» ABOUT THIS TASK
Using the listing below, report each line holding the string "down".

» RECORDS SUPPLIED
========

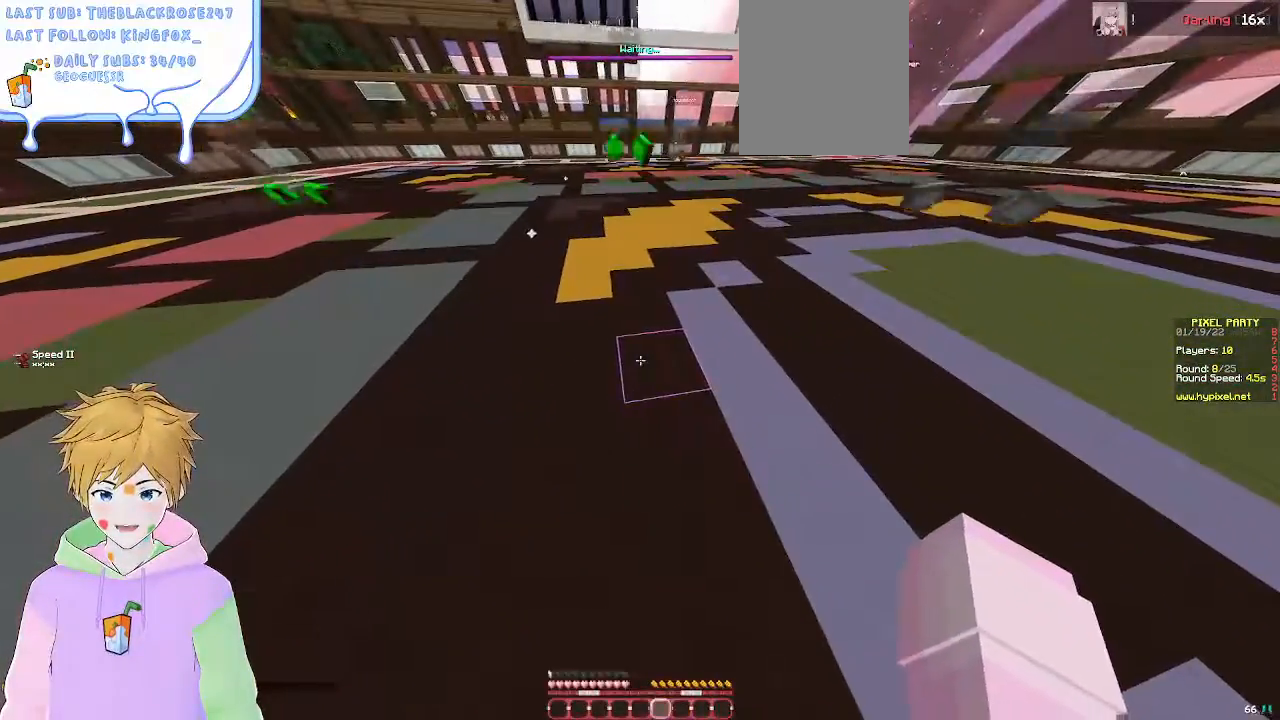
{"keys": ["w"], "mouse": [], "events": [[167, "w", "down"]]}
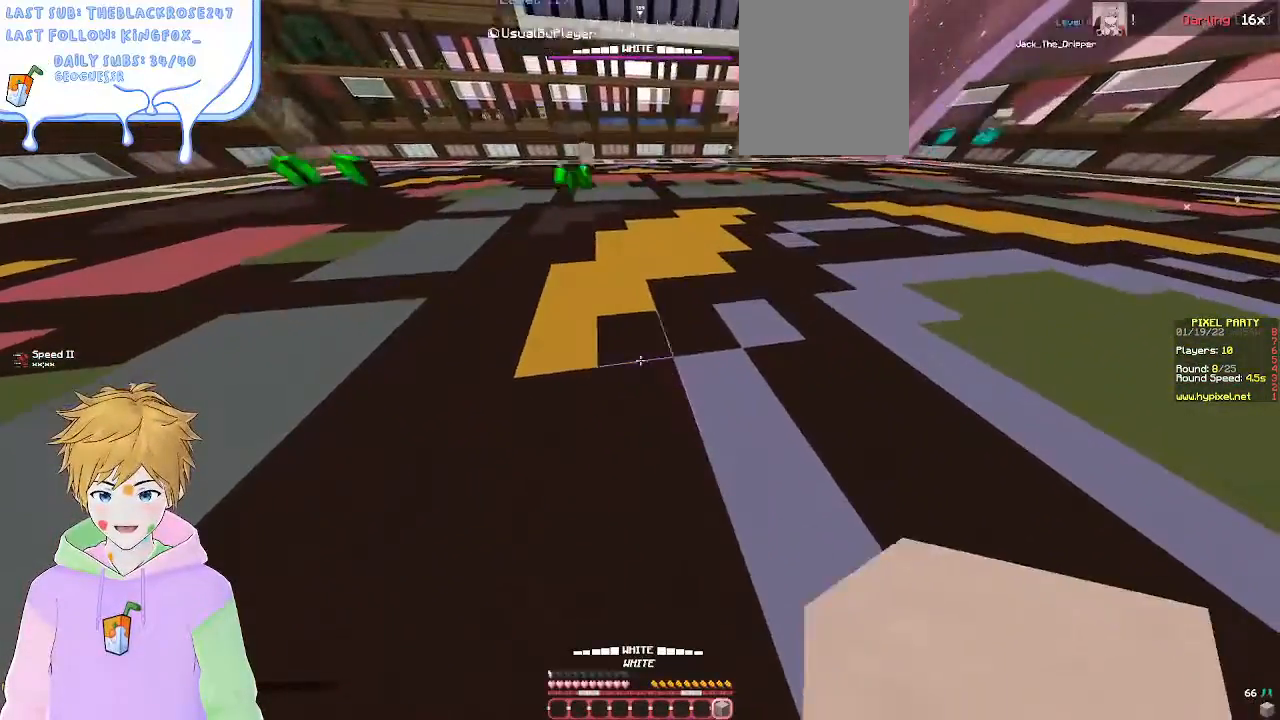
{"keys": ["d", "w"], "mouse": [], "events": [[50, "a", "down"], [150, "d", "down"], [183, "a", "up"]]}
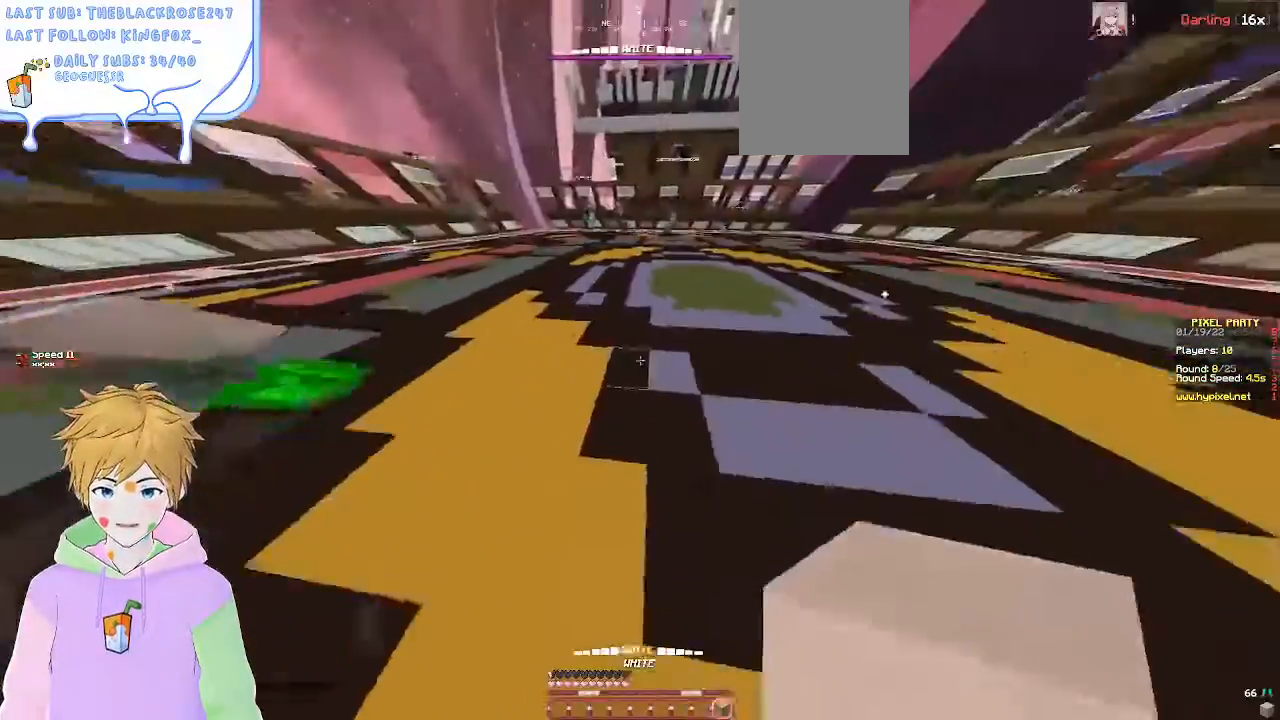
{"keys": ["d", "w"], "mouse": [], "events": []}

========

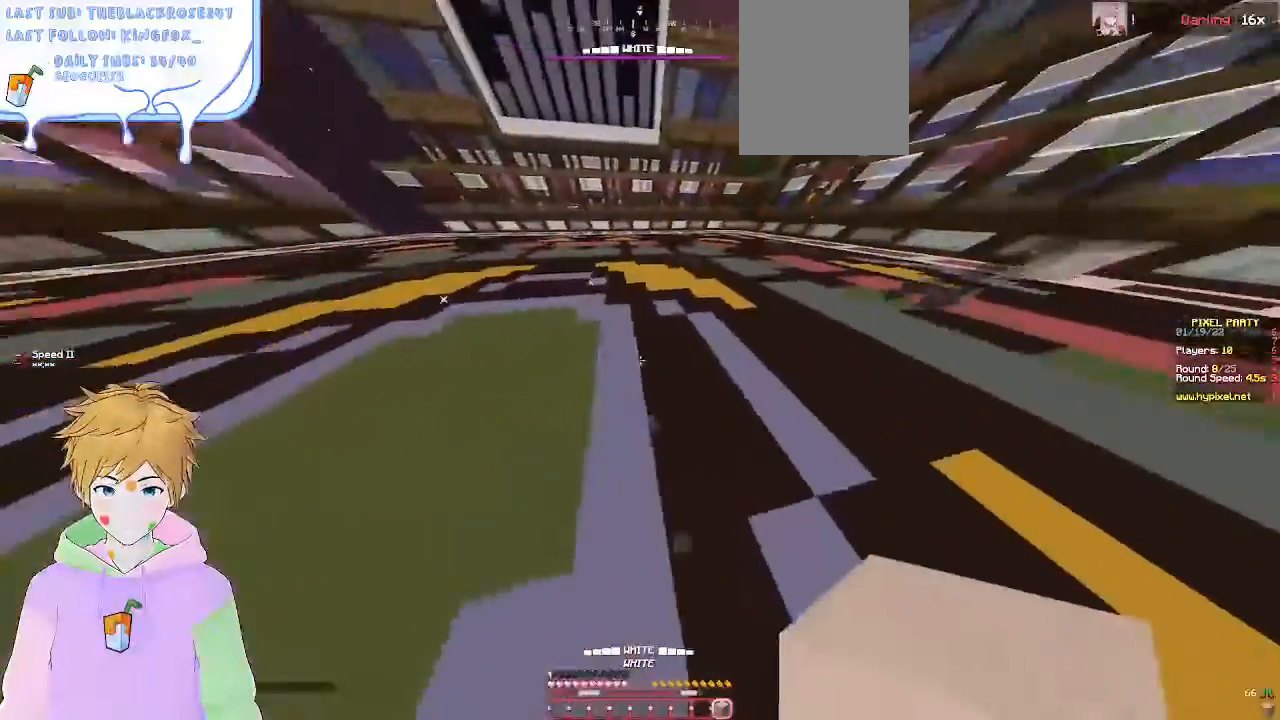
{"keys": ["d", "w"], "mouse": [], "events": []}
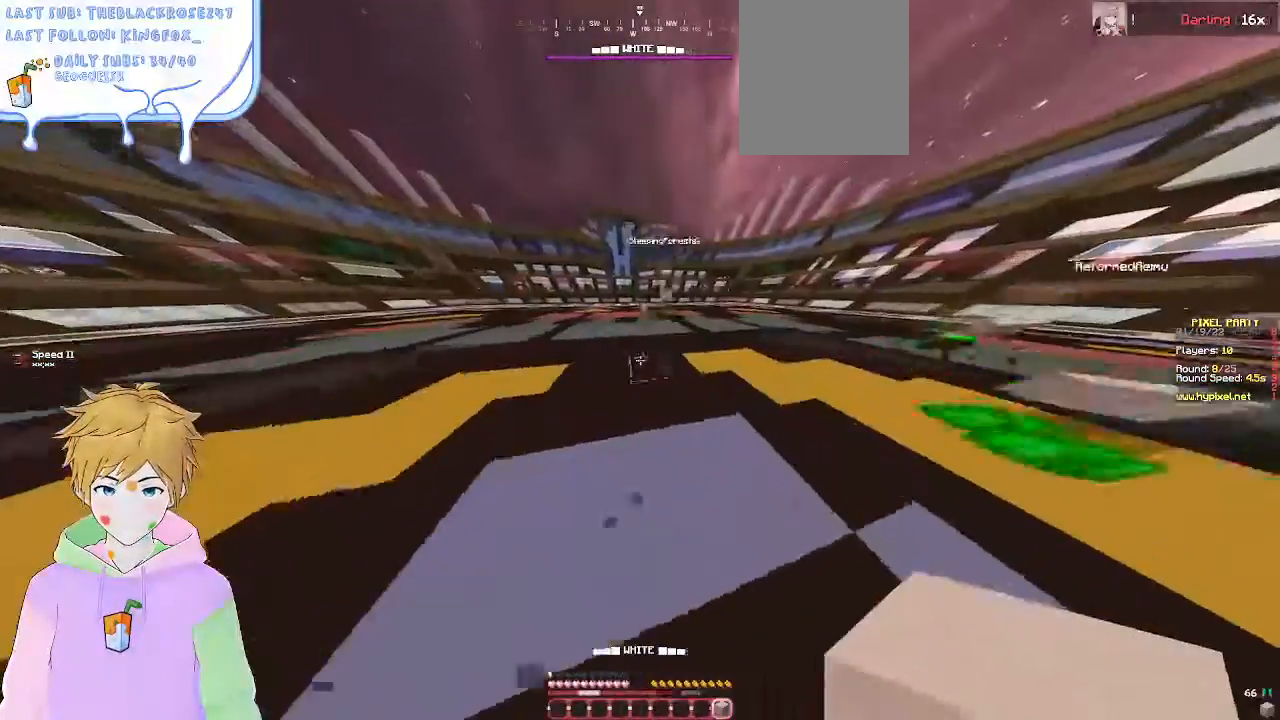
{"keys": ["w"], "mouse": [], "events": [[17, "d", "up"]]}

========

» RESULT FOR THIS TASK
{"keys": ["w"], "mouse": [], "events": [[167, "w", "down"]]}
{"keys": ["d", "w"], "mouse": [], "events": [[50, "a", "down"], [150, "d", "down"], [183, "a", "up"]]}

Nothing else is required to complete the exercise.